▸ **Given data**
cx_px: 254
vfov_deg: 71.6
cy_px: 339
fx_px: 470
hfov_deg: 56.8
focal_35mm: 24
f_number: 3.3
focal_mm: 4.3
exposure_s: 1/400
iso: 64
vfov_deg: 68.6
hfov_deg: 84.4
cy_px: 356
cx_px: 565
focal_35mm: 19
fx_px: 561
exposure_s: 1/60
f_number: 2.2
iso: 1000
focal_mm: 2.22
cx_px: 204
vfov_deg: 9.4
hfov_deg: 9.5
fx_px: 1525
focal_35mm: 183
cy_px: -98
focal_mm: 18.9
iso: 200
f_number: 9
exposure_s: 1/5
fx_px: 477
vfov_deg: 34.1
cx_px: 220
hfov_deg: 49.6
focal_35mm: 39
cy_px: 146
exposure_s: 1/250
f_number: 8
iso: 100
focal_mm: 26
...
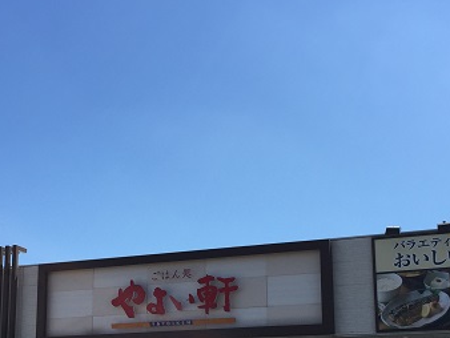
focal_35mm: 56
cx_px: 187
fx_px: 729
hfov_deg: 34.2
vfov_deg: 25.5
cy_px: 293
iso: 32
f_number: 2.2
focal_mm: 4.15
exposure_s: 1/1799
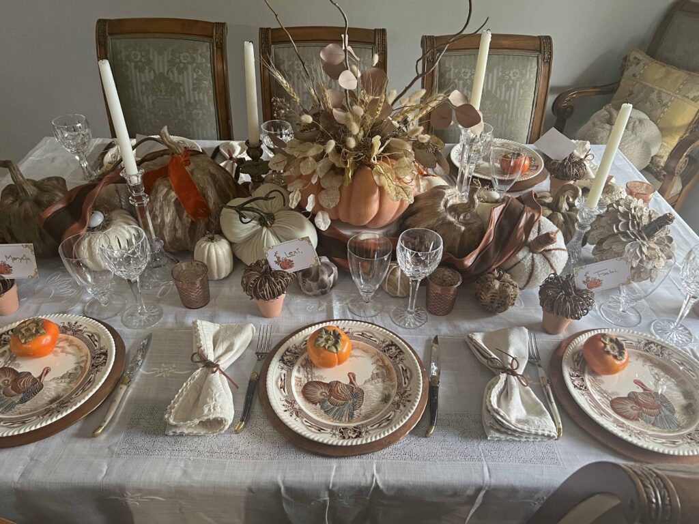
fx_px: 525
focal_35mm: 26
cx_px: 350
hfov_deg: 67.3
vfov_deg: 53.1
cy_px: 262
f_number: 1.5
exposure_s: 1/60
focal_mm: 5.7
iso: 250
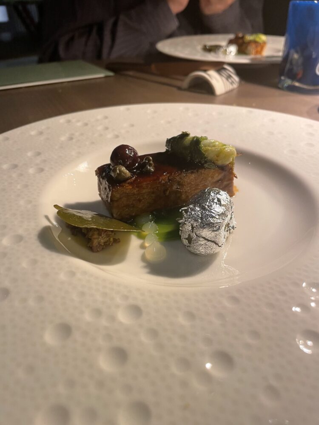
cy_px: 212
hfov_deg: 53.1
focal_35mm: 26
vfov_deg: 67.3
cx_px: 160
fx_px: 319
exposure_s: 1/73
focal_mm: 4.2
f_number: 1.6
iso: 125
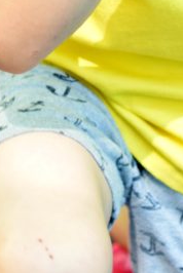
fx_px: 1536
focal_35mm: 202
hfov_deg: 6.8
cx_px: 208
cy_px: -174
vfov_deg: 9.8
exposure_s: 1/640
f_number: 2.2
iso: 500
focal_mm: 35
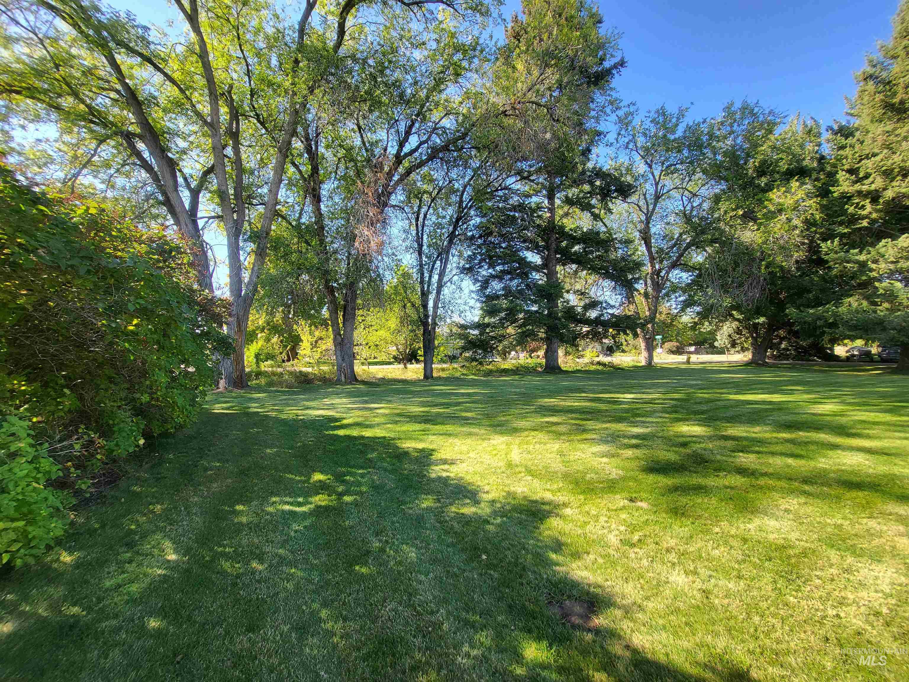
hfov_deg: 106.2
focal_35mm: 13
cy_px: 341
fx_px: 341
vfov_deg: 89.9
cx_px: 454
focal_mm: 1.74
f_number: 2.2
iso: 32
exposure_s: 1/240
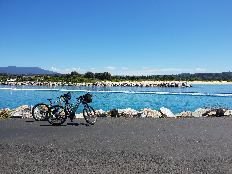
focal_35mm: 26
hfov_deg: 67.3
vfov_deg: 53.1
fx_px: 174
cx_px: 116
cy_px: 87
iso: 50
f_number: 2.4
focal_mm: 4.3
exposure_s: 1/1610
---
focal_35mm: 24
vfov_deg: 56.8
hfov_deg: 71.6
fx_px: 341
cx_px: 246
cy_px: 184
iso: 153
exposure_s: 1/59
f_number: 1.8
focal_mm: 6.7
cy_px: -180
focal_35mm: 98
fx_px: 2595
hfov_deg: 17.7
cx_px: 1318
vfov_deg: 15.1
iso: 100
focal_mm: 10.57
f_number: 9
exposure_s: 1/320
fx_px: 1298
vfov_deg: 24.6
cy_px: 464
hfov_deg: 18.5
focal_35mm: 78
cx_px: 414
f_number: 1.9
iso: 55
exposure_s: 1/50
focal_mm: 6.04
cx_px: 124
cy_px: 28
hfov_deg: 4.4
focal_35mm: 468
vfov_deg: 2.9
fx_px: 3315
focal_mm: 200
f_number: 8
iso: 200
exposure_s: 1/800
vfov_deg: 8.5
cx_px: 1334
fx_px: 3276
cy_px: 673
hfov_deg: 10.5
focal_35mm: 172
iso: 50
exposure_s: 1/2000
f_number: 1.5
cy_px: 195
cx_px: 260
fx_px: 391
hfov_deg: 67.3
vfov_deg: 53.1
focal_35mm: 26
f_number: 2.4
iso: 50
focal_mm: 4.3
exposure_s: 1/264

▸ **Exercise prompt**
Given the records above, restate word for word only the lines starting at the one with "cx_px: 1318" and ending at the one with "exposure_s: 1/264".

▸ **Solution to this task**
cx_px: 1318
vfov_deg: 15.1
iso: 100
focal_mm: 10.57
f_number: 9
exposure_s: 1/320
fx_px: 1298
vfov_deg: 24.6
cy_px: 464
hfov_deg: 18.5
focal_35mm: 78
cx_px: 414
f_number: 1.9
iso: 55
exposure_s: 1/50
focal_mm: 6.04
cx_px: 124
cy_px: 28
hfov_deg: 4.4
focal_35mm: 468
vfov_deg: 2.9
fx_px: 3315
focal_mm: 200
f_number: 8
iso: 200
exposure_s: 1/800
vfov_deg: 8.5
cx_px: 1334
fx_px: 3276
cy_px: 673
hfov_deg: 10.5
focal_35mm: 172
iso: 50
exposure_s: 1/2000
f_number: 1.5
cy_px: 195
cx_px: 260
fx_px: 391
hfov_deg: 67.3
vfov_deg: 53.1
focal_35mm: 26
f_number: 2.4
iso: 50
focal_mm: 4.3
exposure_s: 1/264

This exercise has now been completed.